==== RECORDS TO PROCESS ====

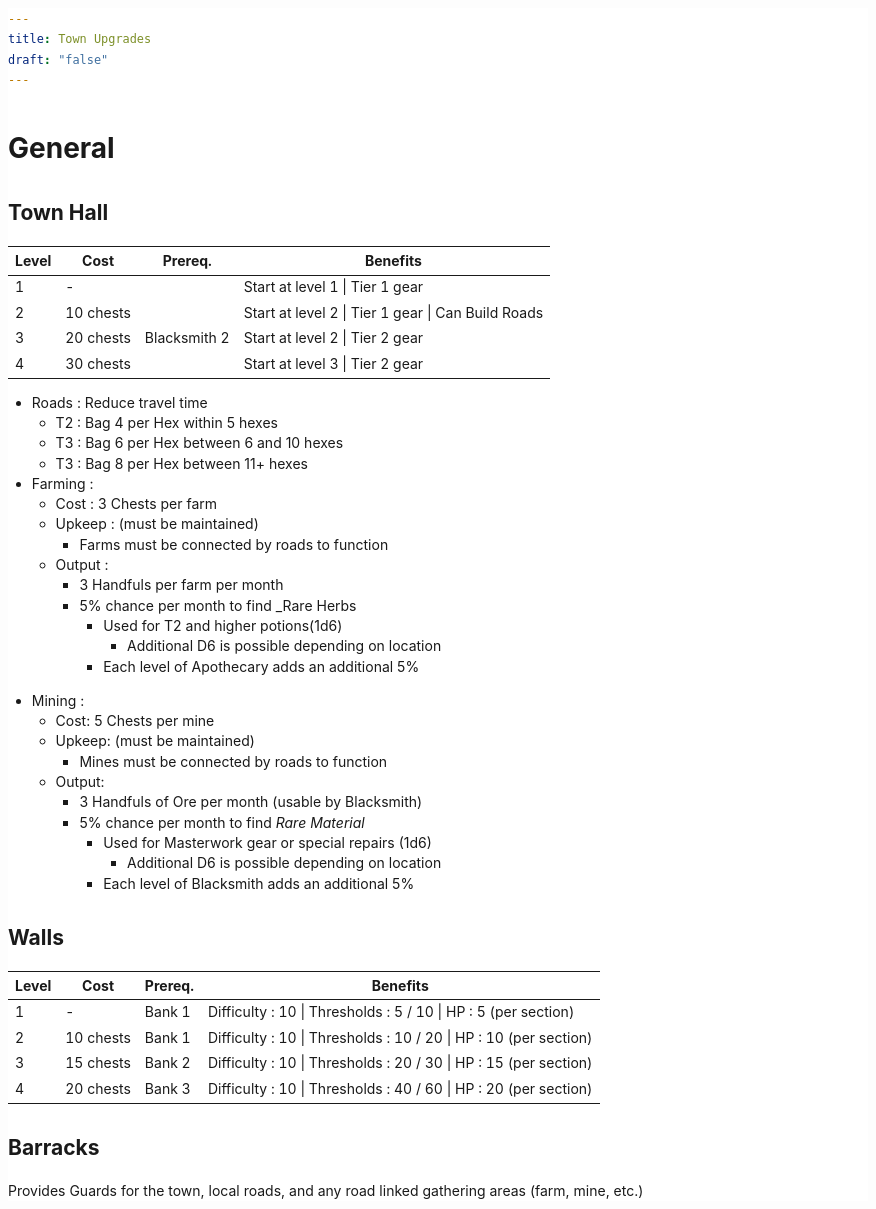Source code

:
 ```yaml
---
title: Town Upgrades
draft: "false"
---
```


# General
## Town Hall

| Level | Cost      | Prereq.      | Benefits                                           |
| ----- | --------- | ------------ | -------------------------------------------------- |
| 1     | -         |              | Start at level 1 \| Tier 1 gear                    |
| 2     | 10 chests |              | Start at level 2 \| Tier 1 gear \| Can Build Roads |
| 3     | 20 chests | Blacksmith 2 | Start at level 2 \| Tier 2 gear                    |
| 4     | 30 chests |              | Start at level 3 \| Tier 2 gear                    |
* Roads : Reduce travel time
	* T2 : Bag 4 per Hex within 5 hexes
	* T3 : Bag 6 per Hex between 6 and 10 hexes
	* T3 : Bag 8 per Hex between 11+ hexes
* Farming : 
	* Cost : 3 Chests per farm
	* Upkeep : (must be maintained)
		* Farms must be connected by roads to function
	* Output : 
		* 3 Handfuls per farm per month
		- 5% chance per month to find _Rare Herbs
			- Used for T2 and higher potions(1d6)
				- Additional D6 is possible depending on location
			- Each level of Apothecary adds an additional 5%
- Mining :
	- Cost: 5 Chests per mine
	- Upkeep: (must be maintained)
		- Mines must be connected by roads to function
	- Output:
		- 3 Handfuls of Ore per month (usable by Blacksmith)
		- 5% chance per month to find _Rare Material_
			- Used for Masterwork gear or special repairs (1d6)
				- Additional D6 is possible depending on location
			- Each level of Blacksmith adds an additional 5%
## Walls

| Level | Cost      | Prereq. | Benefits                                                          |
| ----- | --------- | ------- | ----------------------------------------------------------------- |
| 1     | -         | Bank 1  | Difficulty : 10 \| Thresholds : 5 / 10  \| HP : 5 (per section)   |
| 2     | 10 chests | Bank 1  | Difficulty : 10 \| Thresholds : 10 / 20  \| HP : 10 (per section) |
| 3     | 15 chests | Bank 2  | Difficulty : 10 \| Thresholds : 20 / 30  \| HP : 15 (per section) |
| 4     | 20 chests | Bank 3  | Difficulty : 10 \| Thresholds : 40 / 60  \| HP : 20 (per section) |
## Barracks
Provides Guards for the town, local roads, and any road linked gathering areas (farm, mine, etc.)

====
==== RECORDS TO PROCESS ====

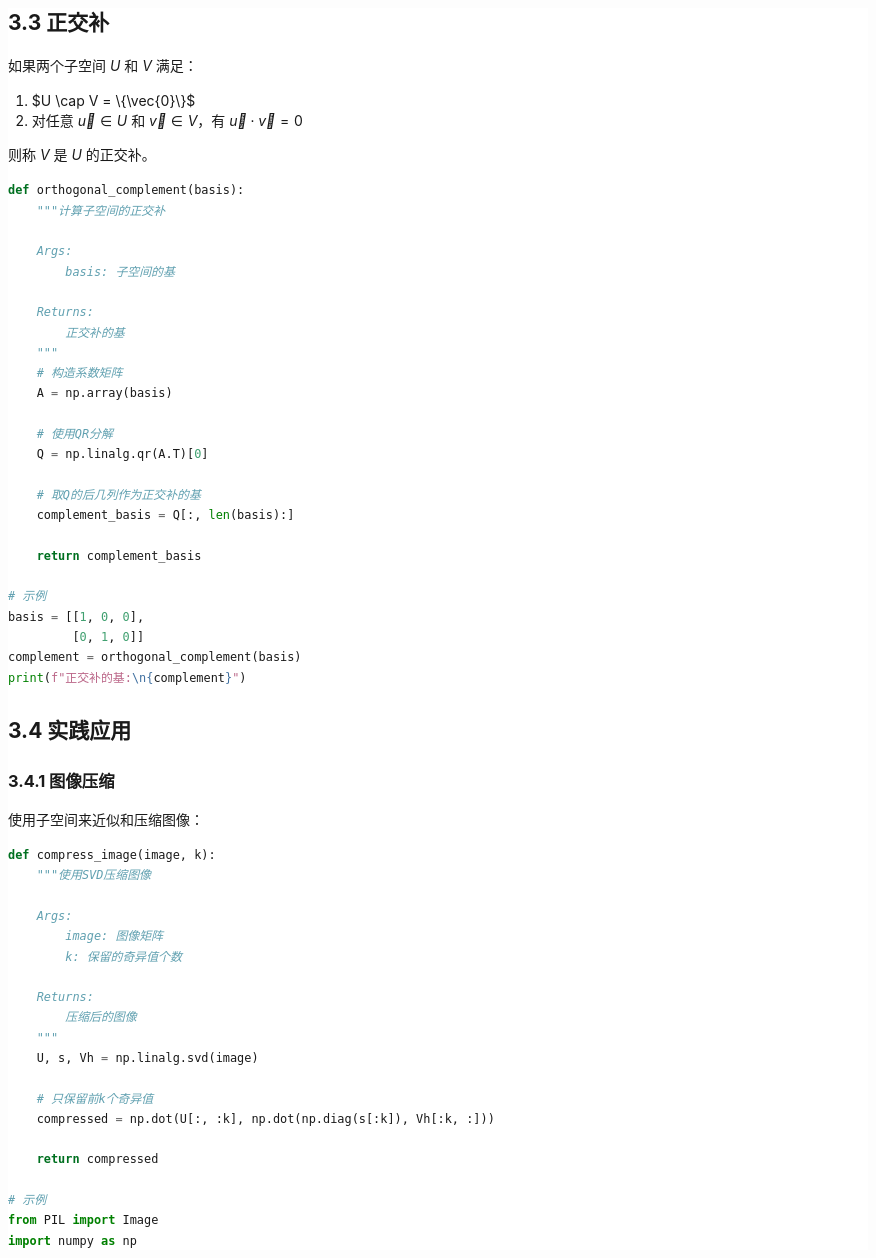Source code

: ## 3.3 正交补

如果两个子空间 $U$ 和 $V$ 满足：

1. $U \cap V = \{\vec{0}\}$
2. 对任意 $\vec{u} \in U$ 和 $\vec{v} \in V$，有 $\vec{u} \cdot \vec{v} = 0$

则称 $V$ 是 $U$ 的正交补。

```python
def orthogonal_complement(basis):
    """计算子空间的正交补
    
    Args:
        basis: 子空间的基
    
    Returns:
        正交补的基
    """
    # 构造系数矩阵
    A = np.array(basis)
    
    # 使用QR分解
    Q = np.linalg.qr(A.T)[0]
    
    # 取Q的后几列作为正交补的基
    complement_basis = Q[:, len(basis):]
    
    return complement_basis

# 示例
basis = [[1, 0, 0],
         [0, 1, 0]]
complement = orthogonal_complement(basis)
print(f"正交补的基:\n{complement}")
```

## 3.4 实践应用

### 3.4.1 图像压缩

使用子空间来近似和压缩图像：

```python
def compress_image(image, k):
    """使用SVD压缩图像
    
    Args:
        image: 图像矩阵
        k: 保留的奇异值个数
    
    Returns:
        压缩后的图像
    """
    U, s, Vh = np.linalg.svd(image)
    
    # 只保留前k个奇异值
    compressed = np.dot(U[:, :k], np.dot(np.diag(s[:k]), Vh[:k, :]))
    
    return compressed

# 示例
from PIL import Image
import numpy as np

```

====

= EXERCISE =
Please write out, exactly as they appear above, only the lines in the stretch from the line with "- Mines must" through the line with "- Each level of Blacksmith".

= SOLVED EXERCISE =
		- Mines must be connected by roads to function
	- Output:
		- 3 Handfuls of Ore per month (usable by Blacksmith)
		- 5% chance per month to find _Rare Material_
			- Used for Masterwork gear or special repairs (1d6)
				- Additional D6 is possible depending on location
			- Each level of Blacksmith adds an additional 5%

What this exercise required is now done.